Analyse

[JdR] La Protection des données personnelles : un risque très réglementé

Le 2 mars 2017 par Jehna Levine

Les Jeudis du Risque se penchent cette semaine sur la protection des données personnelles et la réglementation très riche et complexe qui entourent ces données. Le Portail fait donc un point de situation.

Deux thématiques doivent cependant être distinguées : la protection des données personnelles stricto sensu & la protection des données personnelles concernant leur transfert.

 

La protection des données personnelles

La première réglementation concernant la protection des données personnelles voit le jour avec la loi Informatique et Liberté du 6 janvier 1978. Cette loi garantit à toute personne physique une protection de ses données permettant de l’identifier, directement ou indirectement, et ce dans le cas où ces données font l’objet d’un traitement automatisé ou non.

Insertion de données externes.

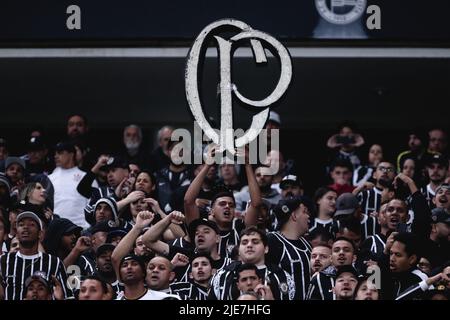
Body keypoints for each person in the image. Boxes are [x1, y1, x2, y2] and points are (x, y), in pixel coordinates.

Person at [0, 211, 72, 300]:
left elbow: (68, 296)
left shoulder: (54, 263)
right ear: (17, 234)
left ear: (40, 234)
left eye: (31, 225)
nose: (25, 227)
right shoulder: (3, 261)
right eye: (21, 225)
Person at [209, 226, 295, 300]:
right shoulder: (223, 276)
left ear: (266, 249)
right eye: (244, 242)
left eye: (255, 242)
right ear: (238, 250)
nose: (249, 245)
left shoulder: (282, 277)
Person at [264, 197, 312, 300]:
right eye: (304, 212)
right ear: (294, 216)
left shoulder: (307, 244)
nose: (308, 216)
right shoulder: (272, 240)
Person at [49, 141, 92, 229]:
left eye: (60, 153)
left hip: (81, 227)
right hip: (56, 227)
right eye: (55, 153)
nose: (56, 156)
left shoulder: (85, 176)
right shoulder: (49, 178)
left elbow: (93, 203)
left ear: (71, 154)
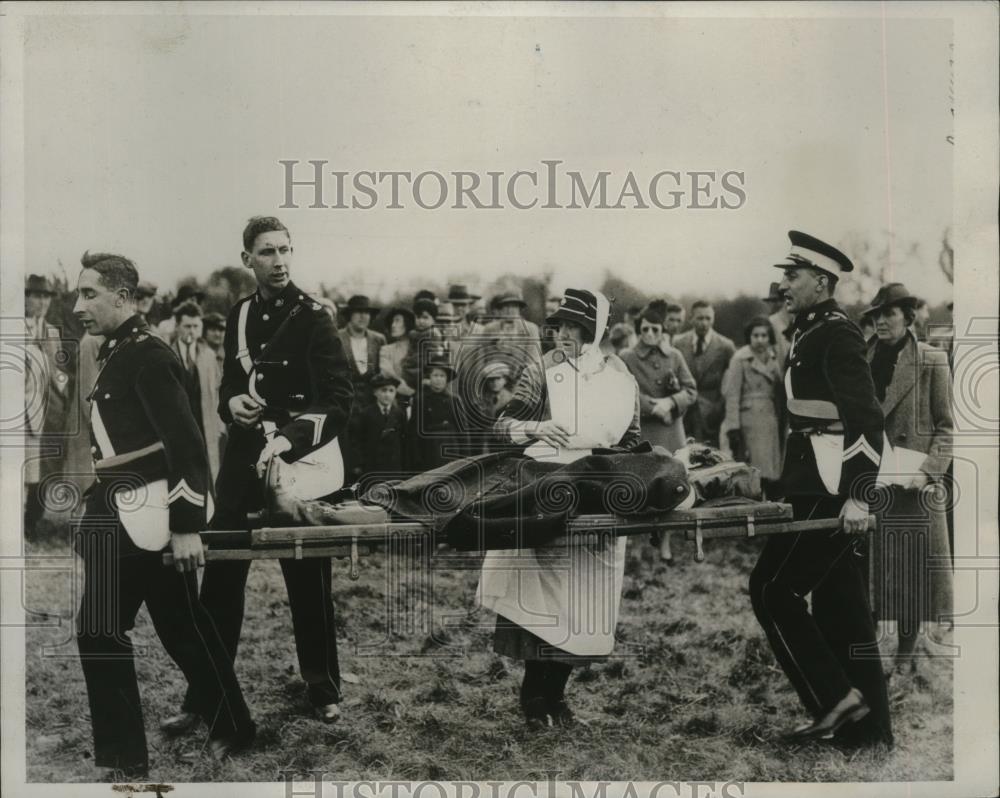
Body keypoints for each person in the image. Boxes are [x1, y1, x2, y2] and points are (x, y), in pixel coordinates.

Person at [160, 216, 354, 734]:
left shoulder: (314, 316)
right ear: (248, 259)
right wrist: (234, 405)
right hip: (246, 457)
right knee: (219, 573)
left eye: (286, 250)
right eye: (267, 252)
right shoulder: (240, 314)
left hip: (300, 458)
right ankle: (204, 695)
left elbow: (338, 399)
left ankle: (322, 687)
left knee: (306, 574)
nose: (280, 260)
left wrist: (289, 438)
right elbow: (228, 389)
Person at [70, 251, 254, 779]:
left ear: (123, 298)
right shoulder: (117, 350)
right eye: (78, 295)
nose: (79, 305)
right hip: (121, 507)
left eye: (90, 294)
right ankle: (233, 724)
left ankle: (126, 762)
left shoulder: (148, 355)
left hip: (152, 512)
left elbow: (187, 443)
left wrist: (186, 526)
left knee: (104, 630)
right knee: (181, 627)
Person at [749, 230, 891, 749]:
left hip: (833, 487)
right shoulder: (808, 330)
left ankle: (833, 702)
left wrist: (857, 495)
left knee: (771, 589)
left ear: (822, 281)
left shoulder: (837, 333)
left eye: (793, 275)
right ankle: (868, 733)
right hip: (810, 482)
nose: (783, 284)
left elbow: (867, 421)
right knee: (841, 603)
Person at [478, 287, 641, 729]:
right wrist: (536, 427)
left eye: (575, 327)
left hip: (599, 495)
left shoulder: (621, 376)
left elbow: (632, 437)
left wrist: (618, 465)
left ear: (594, 331)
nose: (564, 335)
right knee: (543, 599)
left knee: (584, 600)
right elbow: (501, 427)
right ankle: (536, 700)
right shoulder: (542, 370)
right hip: (545, 492)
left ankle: (556, 695)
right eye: (561, 326)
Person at [861, 283, 953, 682]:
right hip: (873, 481)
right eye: (876, 316)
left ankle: (905, 653)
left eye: (890, 314)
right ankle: (867, 654)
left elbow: (947, 427)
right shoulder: (860, 360)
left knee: (913, 573)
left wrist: (928, 471)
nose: (881, 322)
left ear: (908, 317)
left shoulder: (931, 360)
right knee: (876, 571)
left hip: (914, 485)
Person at [23, 274, 70, 537]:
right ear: (26, 299)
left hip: (49, 410)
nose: (42, 302)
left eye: (46, 297)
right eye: (36, 296)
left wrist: (63, 391)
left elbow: (58, 370)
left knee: (45, 468)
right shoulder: (11, 329)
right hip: (22, 411)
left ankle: (32, 521)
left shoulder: (52, 332)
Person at [720, 316, 784, 496]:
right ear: (749, 337)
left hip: (770, 418)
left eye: (764, 335)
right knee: (754, 469)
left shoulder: (773, 357)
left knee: (771, 469)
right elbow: (732, 395)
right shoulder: (740, 358)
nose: (760, 340)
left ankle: (769, 499)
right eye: (756, 335)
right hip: (749, 420)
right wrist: (733, 427)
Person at [620, 303, 697, 453]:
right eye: (645, 329)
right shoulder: (627, 356)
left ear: (663, 331)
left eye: (655, 329)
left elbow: (691, 390)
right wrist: (653, 407)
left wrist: (670, 402)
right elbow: (624, 392)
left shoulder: (675, 355)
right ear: (639, 330)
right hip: (644, 430)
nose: (650, 334)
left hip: (673, 432)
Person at [170, 301, 224, 483]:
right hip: (177, 429)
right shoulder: (166, 355)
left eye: (195, 326)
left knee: (206, 476)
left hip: (204, 427)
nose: (191, 331)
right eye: (187, 326)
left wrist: (218, 424)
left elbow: (216, 393)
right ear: (177, 327)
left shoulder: (208, 356)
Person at [673, 301, 736, 447]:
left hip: (711, 413)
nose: (704, 323)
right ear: (691, 319)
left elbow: (734, 380)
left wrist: (720, 406)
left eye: (708, 318)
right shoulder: (678, 343)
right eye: (700, 318)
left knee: (710, 455)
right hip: (685, 411)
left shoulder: (726, 346)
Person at [338, 295, 386, 484]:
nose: (362, 317)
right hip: (346, 399)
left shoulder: (378, 339)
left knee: (371, 442)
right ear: (350, 315)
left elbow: (383, 371)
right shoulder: (338, 337)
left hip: (370, 399)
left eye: (366, 313)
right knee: (347, 444)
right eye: (358, 312)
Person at [406, 355, 470, 472]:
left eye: (442, 376)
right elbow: (414, 431)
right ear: (429, 377)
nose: (438, 379)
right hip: (429, 448)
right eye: (435, 375)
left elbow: (463, 430)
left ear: (447, 379)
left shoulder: (454, 400)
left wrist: (464, 456)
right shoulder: (420, 400)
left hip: (451, 447)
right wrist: (416, 457)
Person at [358, 374, 408, 479]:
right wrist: (359, 464)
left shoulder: (399, 414)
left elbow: (405, 441)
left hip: (393, 465)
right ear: (375, 393)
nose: (387, 395)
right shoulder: (366, 413)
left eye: (391, 391)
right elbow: (358, 440)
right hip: (372, 465)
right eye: (383, 390)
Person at [378, 306, 417, 408]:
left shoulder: (418, 349)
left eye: (397, 321)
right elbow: (387, 374)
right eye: (392, 322)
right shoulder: (386, 350)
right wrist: (411, 393)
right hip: (394, 402)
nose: (393, 325)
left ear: (408, 323)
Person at [762, 281, 792, 367]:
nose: (772, 304)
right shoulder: (769, 321)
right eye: (771, 301)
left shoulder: (773, 321)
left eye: (776, 301)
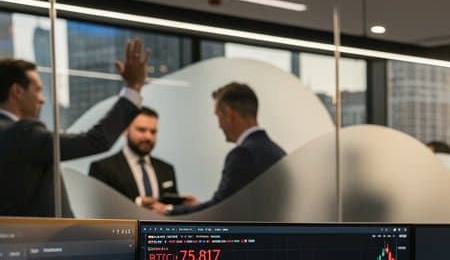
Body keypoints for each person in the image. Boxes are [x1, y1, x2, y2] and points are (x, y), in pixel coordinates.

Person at [0, 39, 149, 217]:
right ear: (17, 91)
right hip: (40, 240)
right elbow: (95, 140)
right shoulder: (22, 133)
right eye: (38, 90)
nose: (42, 99)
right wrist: (133, 88)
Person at [139, 82, 283, 215]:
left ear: (229, 114)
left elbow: (221, 208)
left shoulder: (243, 154)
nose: (219, 125)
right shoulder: (276, 151)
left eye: (218, 116)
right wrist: (197, 206)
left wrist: (168, 209)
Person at [88, 106, 179, 202]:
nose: (148, 137)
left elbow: (173, 210)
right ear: (125, 130)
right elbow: (98, 209)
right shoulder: (102, 169)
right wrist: (138, 205)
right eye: (141, 130)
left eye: (153, 132)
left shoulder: (167, 169)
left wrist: (188, 207)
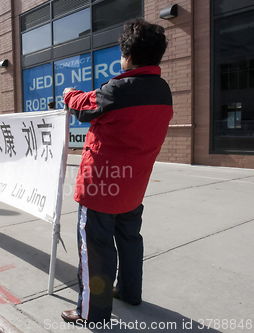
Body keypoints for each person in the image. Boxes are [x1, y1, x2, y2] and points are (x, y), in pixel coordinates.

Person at [61, 19, 173, 325]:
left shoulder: (118, 90)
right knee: (129, 239)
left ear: (128, 54)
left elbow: (84, 106)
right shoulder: (163, 92)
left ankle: (92, 313)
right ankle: (130, 292)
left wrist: (69, 93)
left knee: (95, 249)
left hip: (101, 187)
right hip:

Cette loi prévoit quelles données peuvent être recensées et donne des obligations renforcées pour les entreprises en cas de traitement automatisé.

En 1981, le premier élément international fut la Convention pour la protection des personnes à l'égard du traitement automatisé des données à caractère personnel n°108, qui impose ces obligations à l’ensemble des Etats Membres de l’Union européenne (UE).

Puis, afin d’harmoniser le droit de l’UE, la Directive 95/46/CE a été élaborée par le Conseil et le Parlement européen. Elle a permis également la mise en place d’une zone de libre circulation des données à caractère personnel sur l’UE. Cette directive a été traduite en France par l’élaboration de la loi de 2004.

La loi de 2004 donne la possibilité aux entreprises d’avoir un correspondant informatique et liberté (CIL) leur permettant d’alléger leurs obligations de déclarations. Cet acteur est le garant du bon respect de la loi de 1978 : en plus de tenir à jour la liste des traitements effectués par l’entreprise et veiller au bon respect de la loi, il doit, si cela est nécessaire, alerter la CNIL en plus de reporter annuellement son activité à la CNIL.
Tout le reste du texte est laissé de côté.